Required action — Only the lines from the one containing "展商快讯｜嘉泰，提供优质稳定的陶" through the last line of the entries are wanted. Transcribe them exactly.

===== Data to examine

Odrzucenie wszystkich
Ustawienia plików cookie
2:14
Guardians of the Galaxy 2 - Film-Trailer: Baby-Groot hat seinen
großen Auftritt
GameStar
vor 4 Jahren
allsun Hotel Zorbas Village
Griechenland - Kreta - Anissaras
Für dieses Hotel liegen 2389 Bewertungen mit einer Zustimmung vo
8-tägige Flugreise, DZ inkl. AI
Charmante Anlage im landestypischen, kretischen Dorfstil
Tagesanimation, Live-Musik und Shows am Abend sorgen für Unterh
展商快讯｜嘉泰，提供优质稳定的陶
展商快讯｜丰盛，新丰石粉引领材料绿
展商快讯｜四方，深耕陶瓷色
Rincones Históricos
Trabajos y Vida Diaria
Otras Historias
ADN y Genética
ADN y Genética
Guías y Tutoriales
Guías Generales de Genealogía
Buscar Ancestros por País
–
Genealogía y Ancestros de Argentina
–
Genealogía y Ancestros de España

==========

Answer box —
展商快讯｜嘉泰，提供优质稳定的陶
展商快讯｜丰盛，新丰石粉引领材料绿
展商快讯｜四方，深耕陶瓷色
Rincones Históricos
Trabajos y Vida Diaria
Otras Historias
ADN y Genética
ADN y Genética
Guías y Tutoriales
Guías Generales de Genealogía
Buscar Ancestros por País
–
Genealogía y Ancestros de Argentina
–
Genealogía y Ancestros de España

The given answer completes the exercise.